Discovered an OnlineSubsystemGDK bug that often causes GDK builds to crash around startup

Discovered in engine version 5.4.2.

The issue stems from the FOnlineSubsystemGDK::OnNetworkConnectivityHintChanged function, specifically when the CVarXboxRecreateGDKContextByConnectivity CVar is set (which it is by default). This function is meant to cleanup/restore the GDK context as appropriate for network disconnects/reconnects, which it does just fine when those happen at runtime. When the connectivity hint indicates an inactive network connection, the cleanup code runs, which removes the GDK context/internal tracking for all users registered with the identity interface, as well as calling XblCleanupAsync, which crucially invalidates the SCID received from any XblGetScid calls.

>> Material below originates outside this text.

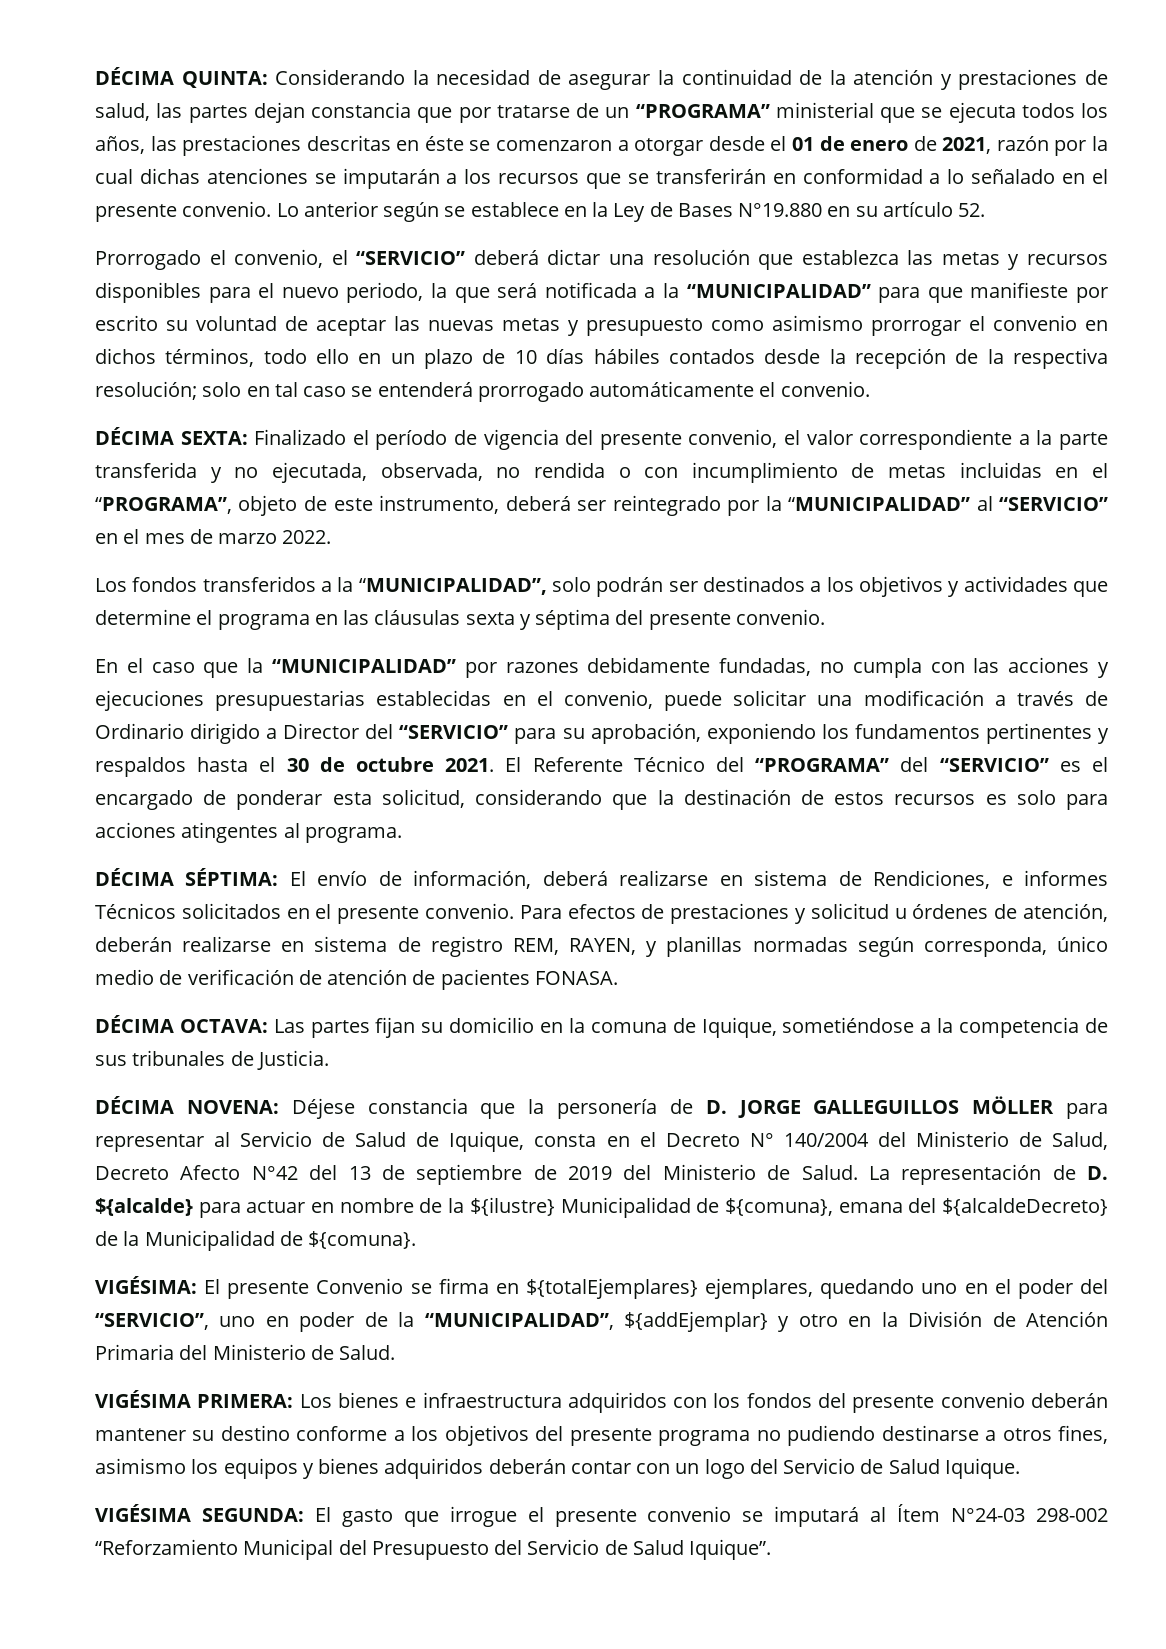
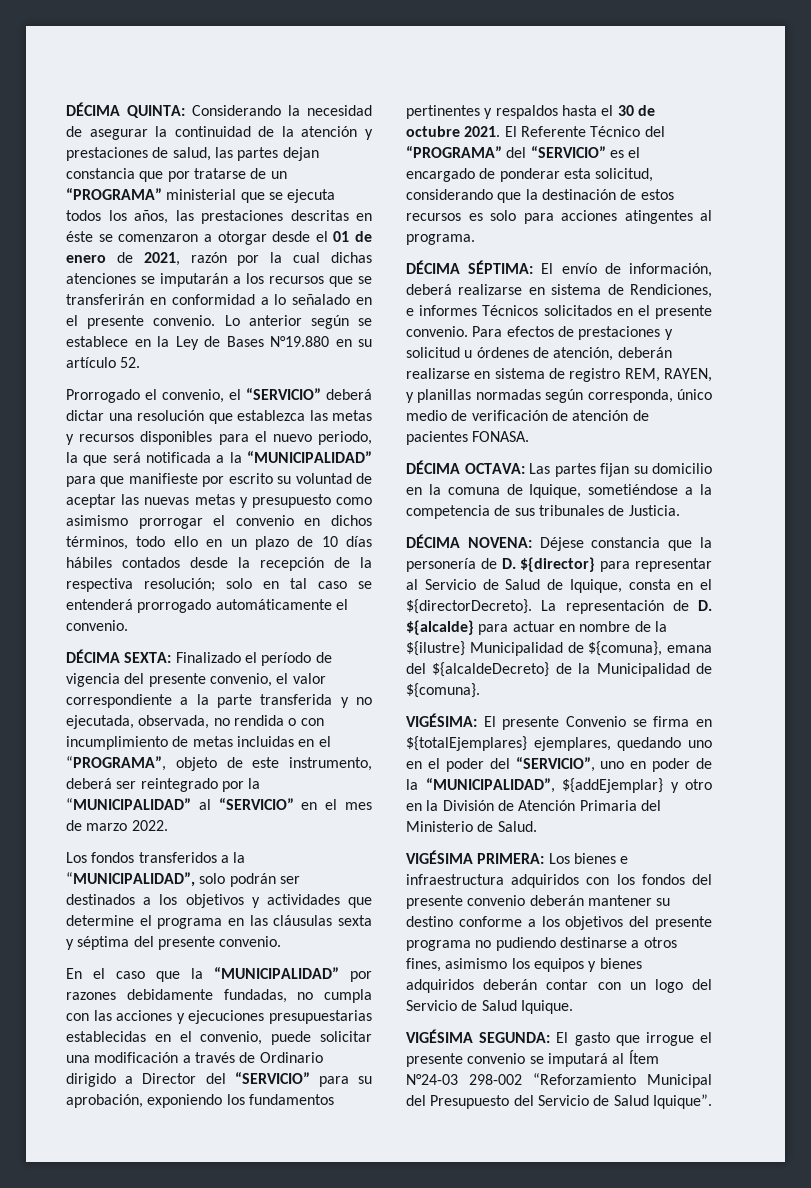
[737,1096,1055,1118] JORGE GALLEGUILLOS MÖLLER -> [520,557,596,572] ${director}
[665,1131,1108,1150] [95,1164,858,1185] Decreto N° 140/2004 del Ministerio de Salud, Decreto Afecto N°42 del 13 de septiembre de 2019 del Ministerio de Salud. -> [406,599,532,614] ${directorDecreto}.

Again, this works just fine for runtime disconnects, but the issue occurs when launching an instance that does not have a valid network connection at boot. Once the delegate is hooked that ultimately results in this function call (the XNetworkingRegisterConnectivityHintChanged API call in the Init function), it is immediately fired, and then reacted to. This happens during engine init, and specifically before the OnFEngineLoopInitComplete core delegate fires. As the GDK identity manager adds all local users as a result of this core delegate firing (via the RefreshGamepadsAndUsers call in FOnlineIdentityGDK::OnEngineInitComplete), that means that the CleanupGDKContextForNetworkConnectivityLoss function does not actually delete the GDK context for any users, as there are not any cached users yet.

The state this ultimately leaves the system in is having erroneously cached users and an overall invalid SCID. Again, this invalid SCID means that the XblGetScid API call will not return a valid SCID, and will also have a non-zero HRESULT, which becomes a problem because no calls to XblGetScid in the entire OSSGDK have their results checked at all, they’re all just assumed to complete successfully. Normally, that isn’t an issue, because the OSS uses those internally tracked users in the identity interface to gate all these calls further upstream, with the idea that the only way for that XblGetScid call to fail is to not have any users with a valid context.

However, as I’ve described, launching an instance without a network connection breaks this assumption. This can lead to XblGetScid calls completing unsuccessfully, with the results of those calls being assumed to be valid, causing null reference exceptions and the like. In our particular case, this happened when attempting to send a presence update for a user later on. This was just the case we ran into, but I’d imagine pretty much all uses of XblGetScid could be a problem in some way.

We do currently have a local workaround that delays the processing of that initial connectivity hint until after the identity manager has filled out its users, but I wanted to share what I had discovered in hopes to see an official fix.